What to produce: Reproduce every line of the listing below word for word.
────────────────
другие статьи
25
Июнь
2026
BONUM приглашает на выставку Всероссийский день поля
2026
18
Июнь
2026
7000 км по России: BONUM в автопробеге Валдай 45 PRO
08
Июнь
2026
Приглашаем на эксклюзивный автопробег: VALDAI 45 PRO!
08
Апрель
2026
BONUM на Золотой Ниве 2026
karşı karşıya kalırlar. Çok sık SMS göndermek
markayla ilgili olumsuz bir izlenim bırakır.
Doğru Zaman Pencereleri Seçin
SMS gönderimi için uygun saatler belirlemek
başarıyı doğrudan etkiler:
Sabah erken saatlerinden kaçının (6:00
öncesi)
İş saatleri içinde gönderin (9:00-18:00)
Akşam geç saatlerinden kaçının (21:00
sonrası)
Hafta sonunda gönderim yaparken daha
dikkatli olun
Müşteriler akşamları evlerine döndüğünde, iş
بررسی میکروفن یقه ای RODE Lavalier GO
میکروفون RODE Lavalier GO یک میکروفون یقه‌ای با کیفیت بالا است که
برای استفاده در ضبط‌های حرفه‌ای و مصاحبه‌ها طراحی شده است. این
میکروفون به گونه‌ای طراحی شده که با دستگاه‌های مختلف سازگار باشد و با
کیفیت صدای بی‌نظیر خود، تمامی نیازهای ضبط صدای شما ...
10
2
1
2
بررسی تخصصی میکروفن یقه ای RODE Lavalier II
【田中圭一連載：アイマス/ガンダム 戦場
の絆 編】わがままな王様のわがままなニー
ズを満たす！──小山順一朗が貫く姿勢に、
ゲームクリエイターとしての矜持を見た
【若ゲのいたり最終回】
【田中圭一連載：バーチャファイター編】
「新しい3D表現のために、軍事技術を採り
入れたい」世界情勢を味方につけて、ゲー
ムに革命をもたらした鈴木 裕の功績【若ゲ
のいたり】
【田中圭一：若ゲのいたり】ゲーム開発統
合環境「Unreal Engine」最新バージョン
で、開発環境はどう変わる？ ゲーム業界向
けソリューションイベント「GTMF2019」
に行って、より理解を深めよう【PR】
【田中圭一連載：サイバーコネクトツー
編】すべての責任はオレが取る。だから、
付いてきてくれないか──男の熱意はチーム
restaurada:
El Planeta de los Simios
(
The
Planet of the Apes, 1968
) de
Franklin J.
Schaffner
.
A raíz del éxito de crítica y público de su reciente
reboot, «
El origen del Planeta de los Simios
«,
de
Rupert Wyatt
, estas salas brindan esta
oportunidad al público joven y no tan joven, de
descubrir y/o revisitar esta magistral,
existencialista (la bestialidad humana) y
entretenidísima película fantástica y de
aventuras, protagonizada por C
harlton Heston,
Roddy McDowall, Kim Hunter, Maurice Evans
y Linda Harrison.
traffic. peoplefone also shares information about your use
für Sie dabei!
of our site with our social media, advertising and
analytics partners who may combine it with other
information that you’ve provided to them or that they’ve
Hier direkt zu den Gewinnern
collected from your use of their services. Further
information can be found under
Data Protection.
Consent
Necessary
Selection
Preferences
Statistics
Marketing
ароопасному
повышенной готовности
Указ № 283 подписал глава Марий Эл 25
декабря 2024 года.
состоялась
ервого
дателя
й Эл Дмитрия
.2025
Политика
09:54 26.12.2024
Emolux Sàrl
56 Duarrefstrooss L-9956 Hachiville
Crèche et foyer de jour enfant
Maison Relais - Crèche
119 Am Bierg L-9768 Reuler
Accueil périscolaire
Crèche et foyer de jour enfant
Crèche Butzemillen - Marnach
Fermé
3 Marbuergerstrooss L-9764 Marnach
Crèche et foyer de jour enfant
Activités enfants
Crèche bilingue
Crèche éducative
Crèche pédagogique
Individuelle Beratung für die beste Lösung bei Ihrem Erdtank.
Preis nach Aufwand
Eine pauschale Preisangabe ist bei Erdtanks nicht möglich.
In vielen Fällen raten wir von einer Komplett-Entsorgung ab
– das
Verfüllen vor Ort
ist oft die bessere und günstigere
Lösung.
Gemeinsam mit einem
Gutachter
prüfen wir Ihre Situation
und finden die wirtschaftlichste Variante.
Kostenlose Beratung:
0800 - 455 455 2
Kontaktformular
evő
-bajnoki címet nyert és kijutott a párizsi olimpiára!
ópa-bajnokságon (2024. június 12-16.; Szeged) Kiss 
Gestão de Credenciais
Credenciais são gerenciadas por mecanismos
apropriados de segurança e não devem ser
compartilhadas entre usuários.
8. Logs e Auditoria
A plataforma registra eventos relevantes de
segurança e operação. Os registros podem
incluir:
────────────────
Exercise output:
другие статьи
25
Июнь
2026
BONUM приглашает на выставку Всероссийский день поля
2026
18
Июнь
2026
7000 км по России: BONUM в автопробеге Валдай 45 PRO
08
Июнь
2026
Приглашаем на эксклюзивный автопробег: VALDAI 45 PRO!
08
Апрель
2026
BONUM на Золотой Ниве 2026
karşı karşıya kalırlar. Çok sık SMS göndermek
markayla ilgili olumsuz bir izlenim bırakır.
Doğru Zaman Pencereleri Seçin
SMS gönderimi için uygun saatler belirlemek
başarıyı doğrudan etkiler:
Sabah erken saatlerinden kaçının (6:00
öncesi)
İş saatleri içinde gönderin (9:00-18:00)
Akşam geç saatlerinden kaçının (21:00
sonrası)
Hafta sonunda gönderim yaparken daha
dikkatli olun
Müşteriler akşamları evlerine döndüğünde, iş
بررسی میکروفن یقه ای RODE Lavalier GO
میکروفون RODE Lavalier GO یک میکروفون یقه‌ای با کیفیت بالا است که
برای استفاده در ضبط‌های حرفه‌ای و مصاحبه‌ها طراحی شده است. این
میکروفون به گونه‌ای طراحی شده که با دستگاه‌های مختلف سازگار باشد و با
کیفیت صدای بی‌نظیر خود، تمامی نیازهای ضبط صدای شما ...
10
2
1
2
بررسی تخصصی میکروفن یقه ای RODE Lavalier II
【田中圭一連載：アイマス/ガンダム 戦場
の絆 編】わがままな王様のわがままなニー
ズを満たす！──小山順一朗が貫く姿勢に、
ゲームクリエイターとしての矜持を見た
【若ゲのいたり最終回】
【田中圭一連載：バーチャファイター編】
「新しい3D表現のために、軍事技術を採り
入れたい」世界情勢を味方につけて、ゲー
ムに革命をもたらした鈴木 裕の功績【若ゲ
のいたり】
【田中圭一：若ゲのいたり】ゲーム開発統
合環境「Unreal Engine」最新バージョン
で、開発環境はどう変わる？ ゲーム業界向
けソリューションイベント「GTMF2019」
に行って、より理解を深めよう【PR】
【田中圭一連載：サイバーコネクトツー
編】すべての責任はオレが取る。だから、
付いてきてくれないか──男の熱意はチーム
restaurada:
El Planeta de los Simios
(
The
Planet of the Apes, 1968
) de
Franklin J.
Schaffner
.
A raíz del éxito de crítica y público de su reciente
reboot, «
El origen del Planeta de los Simios
«,
de
Rupert Wyatt
, estas salas brindan esta
oportunidad al público joven y no tan joven, de
descubrir y/o revisitar esta magistral,
existencialista (la bestialidad humana) y
entretenidísima película fantástica y de
aventuras, protagonizada por C
harlton Heston,
Roddy McDowall, Kim Hunter, Maurice Evans
y Linda Harrison.
traffic. peoplefone also shares information about your use
für Sie dabei!
of our site with our social media, advertising and
analytics partners who may combine it with other
information that you’ve provided to them or that they’ve
Hier direkt zu den Gewinnern
collected from your use of their services. Further
information can be found under
Data Protection.
Consent
Necessary
Selection
Preferences
Statistics
Marketing
ароопасному
повышенной готовности
Указ № 283 подписал глава Марий Эл 25
декабря 2024 года.
состоялась
ервого
дателя
й Эл Дмитрия
.2025
Политика
09:54 26.12.2024
Emolux Sàrl
56 Duarrefstrooss L-9956 Hachiville
Crèche et foyer de jour enfant
Maison Relais - Crèche
119 Am Bierg L-9768 Reuler
Accueil périscolaire
Crèche et foyer de jour enfant
Crèche Butzemillen - Marnach
Fermé
3 Marbuergerstrooss L-9764 Marnach
Crèche et foyer de jour enfant
Activités enfants
Crèche bilingue
Crèche éducative
Crèche pédagogique
Individuelle Beratung für die beste Lösung bei Ihrem Erdtank.
Preis nach Aufwand
Eine pauschale Preisangabe ist bei Erdtanks nicht möglich.
In vielen Fällen raten wir von einer Komplett-Entsorgung ab
– das
Verfüllen vor Ort
ist oft die bessere und günstigere
Lösung.
Gemeinsam mit einem
Gutachter
prüfen wir Ihre Situation
und finden die wirtschaftlichste Variante.
Kostenlose Beratung:
0800 - 455 455 2
Kontaktformular
evő
-bajnoki címet nyert és kijutott a párizsi olimpiára!
ópa-bajnokságon (2024. június 12-16.; Szeged) Kiss 
Gestão de Credenciais
Credenciais são gerenciadas por mecanismos
apropriados de segurança e não devem ser
compartilhadas entre usuários.
8. Logs e Auditoria
A plataforma registra eventos relevantes de
segurança e operação. Os registros podem
incluir:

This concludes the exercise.